Bambari buildings ruined by decades of abandonment by the state and the years of conflict are today getting a fresh coat of paint.

“We rejoice in the return of peaceful cohabitation, but it’s fragile because it also depends on the economy,” says Jeannot Nguernendji, president of Bambari’s Peace Committee, in his newly refurbished office.

In a report late last month, the World Bank urged the next government to diversify an economy that is heavily reliant on subsistence agriculture to “address the fragility trap and escape the vicious circle of violence”.

At the end of 2018, the CAR ranked in 188th place out of 189 in the United Nations’ Human Development Index, while 71 percent of the population lived below the international poverty threshold of $1.90 per day.

In Bambari as across the country, the streets are still full of young people who live from hand to mouth.

“If you see a young man who throws himself into the rebellion, it’s for lack of a job,” said Ousmane, a trader in a dusty bazaar in the Muslim quarter where goods from the capital have piled up.

“The few projects initiated by NGOs have slightly reduced the number of job seekers. Some have attended professional classes, but the unemployment remains,” said Bambari mayor Abel Matchipata.

Apart from the national sugar company and a few local mobile phone branches, “there are no big companies here,” he added.

Bambari can be proud of its three kilometers (two miles) of newly paved road, but the main users are motorcycle taxis and humanitarian vehicles. Goods trucks owned by traders are a rare sight.

Ultimately, the non-governmental organizations remain the main providers of jobs, but places are expensive and most of the qualified staff come from the capital Bangui.

“The NGOs launch a lot of projects but there is no mechanism to enable them to last,” said peace committee president Nguernendji.

Some organizations dependent on donor funds devise schemes that are sometimes divorced from reality in order simply “to survive”, said one of their managers, asking not to be named.

This practice leads to astonishing sights, like a Covid-19 awareness campaign for small children in a country where almost none of the adults wear masks.

Or like a 4×4 fitted with loudspeakers cruising Bambari streets to inform citizens of World Toilet Day — November 19 — meeting with general indifference.

A number of projects, however, do have concrete results, ranging from support for small businesses, well drilling, the renovation of the property, solar panels, sanitation, and the distribution of food.

But now that security has been restored, there is a lurking risk of dependence on international aid.

In and around Bambari, displaced people see little urgency in leaving sites run by NGOs to return to their homes, despite the assistance offered by UN agencies.
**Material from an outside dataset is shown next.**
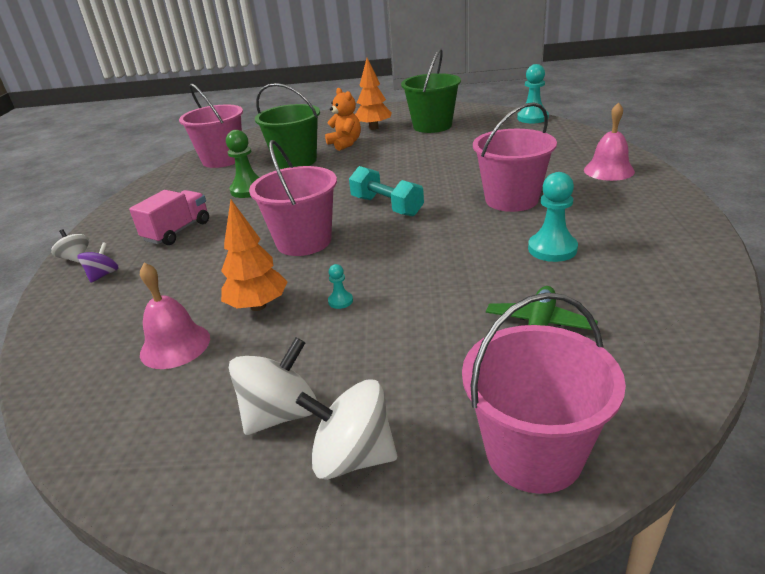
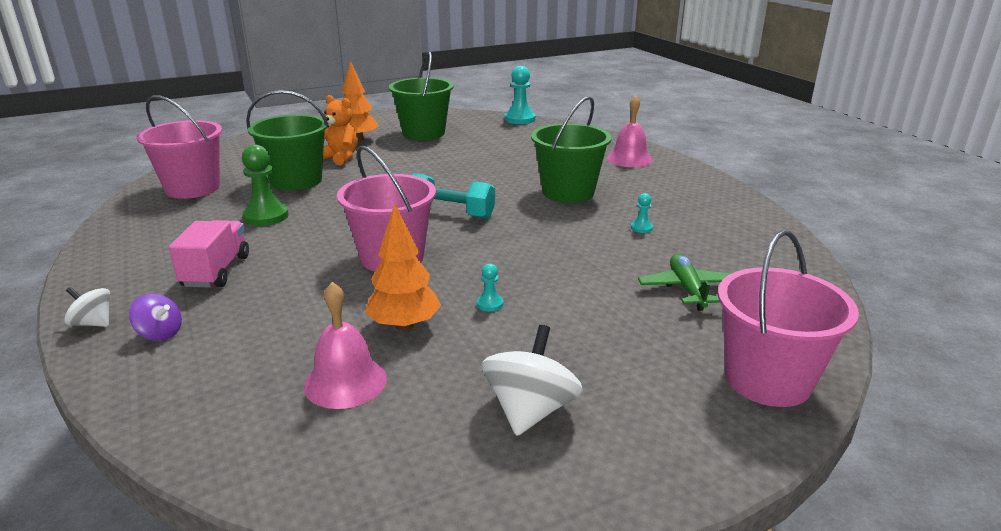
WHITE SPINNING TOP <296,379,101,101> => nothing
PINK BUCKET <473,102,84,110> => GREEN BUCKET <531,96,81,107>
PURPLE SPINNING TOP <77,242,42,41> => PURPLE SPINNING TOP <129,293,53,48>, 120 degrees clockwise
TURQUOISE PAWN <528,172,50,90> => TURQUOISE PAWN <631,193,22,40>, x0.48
On the banks of the Ouakka river, an agro-pastoral center established by the International Organization for Migration provides one of the rare opportunities for young people to escape idleness and learn how to cultivate the land.

But of 165 beneficiaries who joined the scheme, many have given up, discouraged by the hard toil in the fields, according to the director. “People are unaware. They just want what’s given to them,” said Ousmane.